The joke file, she offered, is an object lesson in how humor evolves. “What was funny in the 1960s may not be so funny now and may even be offensive to some,” she said. “It was also interesting to see she evolved. In the 1960s, her humor is (primarily) making fun of herself, her poor housewife skills, her flat chest, stuff like that. Later, she’s was doing jokes about racism, like, ‘The word bigot is a contraction for big idiot.’”

Wever now considers herself an admirer. “I read up on her. She did a lot of USO trips to Vietnam. She was a great person, very talented.”

Advertisement

Rotbart enthusiastically seconds this. “She lived her life being positive,” she said. “She would not accept negativity. And she was such a good person. She wrote thank-you notes to everyone. She was shy, but she was always on. She had a tireless work ethic; she was constantly writing and rewriting material.”

Noted Roseanne: “All the words apply when we’re talking about Phyllis Diller, and they’re not clichés: she lived her life as an artist. She remembered to have fun and to play while mocking the most serious assumptions.
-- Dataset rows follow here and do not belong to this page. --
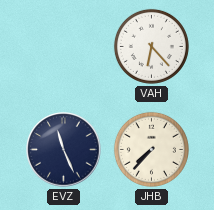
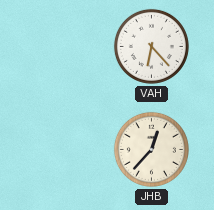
EVZ: 11:26 -> none
JHB: 7:37 -> 12:37
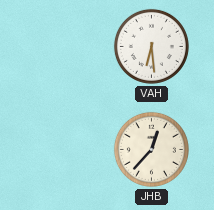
VAH: 6:23 -> 6:29
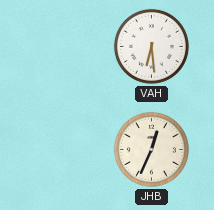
JHB: 12:37 -> 12:34
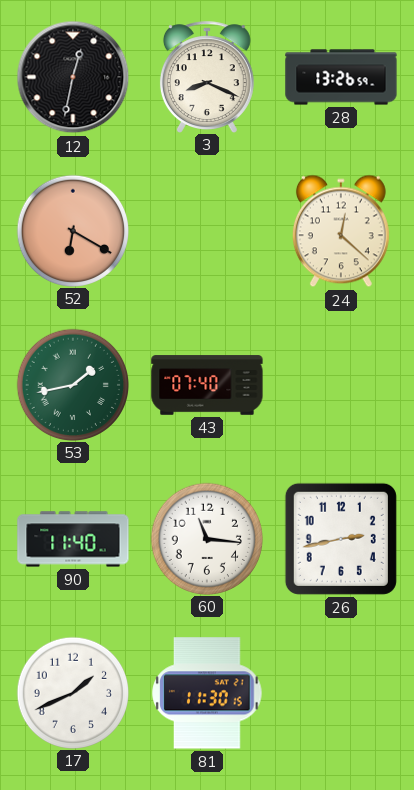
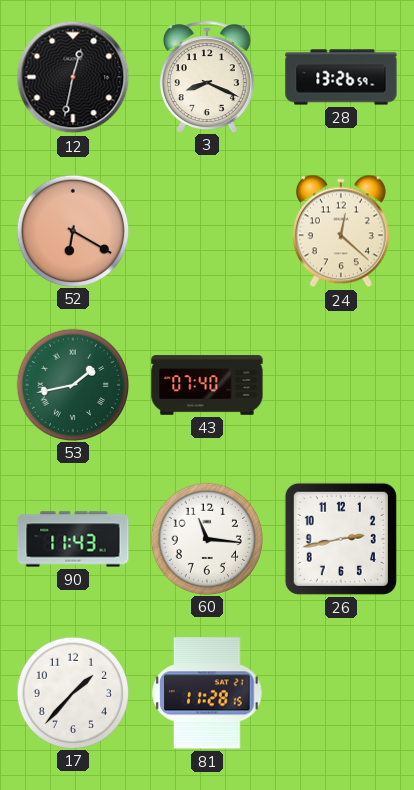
90: 11:40 -> 11:43
17: 1:41 -> 1:37
81: 11:30 -> 11:28
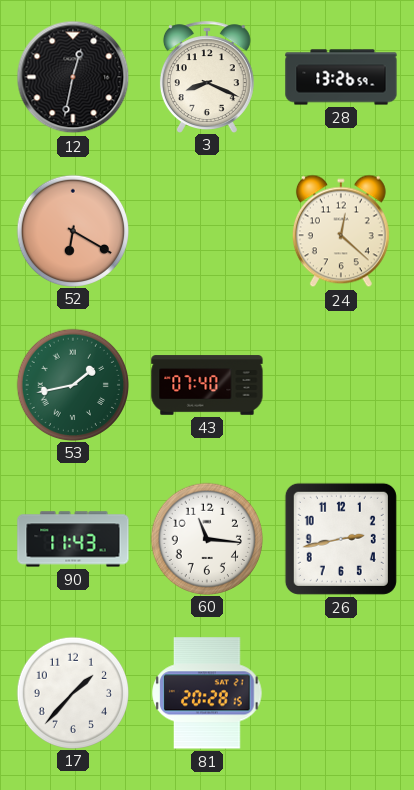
81: 11:28 -> 20:28
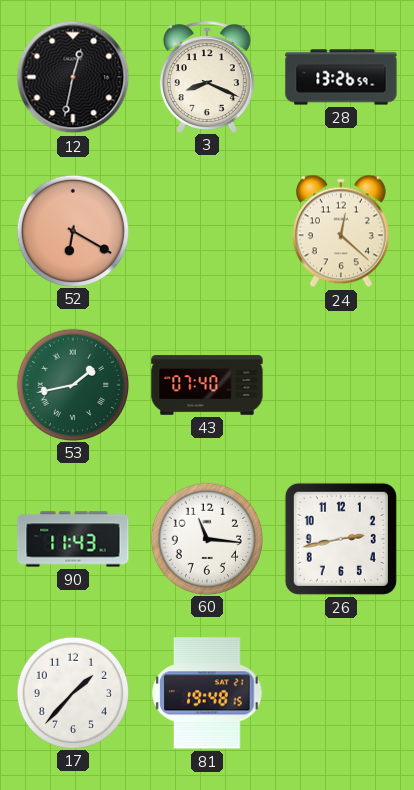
81: 20:28 -> 19:48
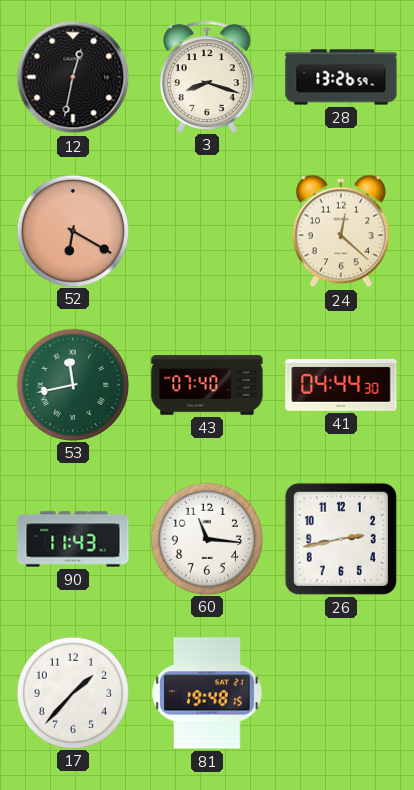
3: 8:19 -> 8:18
53: 1:43 -> 11:43
41: none -> 04:44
“I admire her ability for organization too. My jokes are still mostly in my head. She got hers on paper in alphabetical order. She was a musician, a painter, a philosopher, and she sponsored three generations of comedians’ social commentary.”

Unlike her stage persona, Diller was an excellent cook, an artist and a concert pianist who performed with symphony orchestras. The crazy-costumed comic was actually an elegant fashionista who wanted to make herself look beautiful. “She took plastic surgery out of the closet,” Rotbart added.

But her true legacy, she said, was that she paved the way for other female comedians such as Joan Rivers and Roseanne and extended help and advice to younger stand-up comics.

Advertisement
Phyllis Diller in December 2006.
(Gary Friedman / Los Angeles Times)

A Diller biopic has long been in development, Rotbart said. As for the joke file, the work by the volunteers is currently under review by the Smithsonian. At some point, BredenbeckCorp said, it will be put on public display. Until then, the jokes can be accessed by visiting the Smithsonian’s searchable website at collections.si.edu.

“You can trace what Americans were talking about, worrying about and joking about,” she said. “There are jokes about all kinds of celebrities, about the Vietnam War and student protests, and jokes about presidents up through Bill Clinton. The joke file is a snapshot of American history.”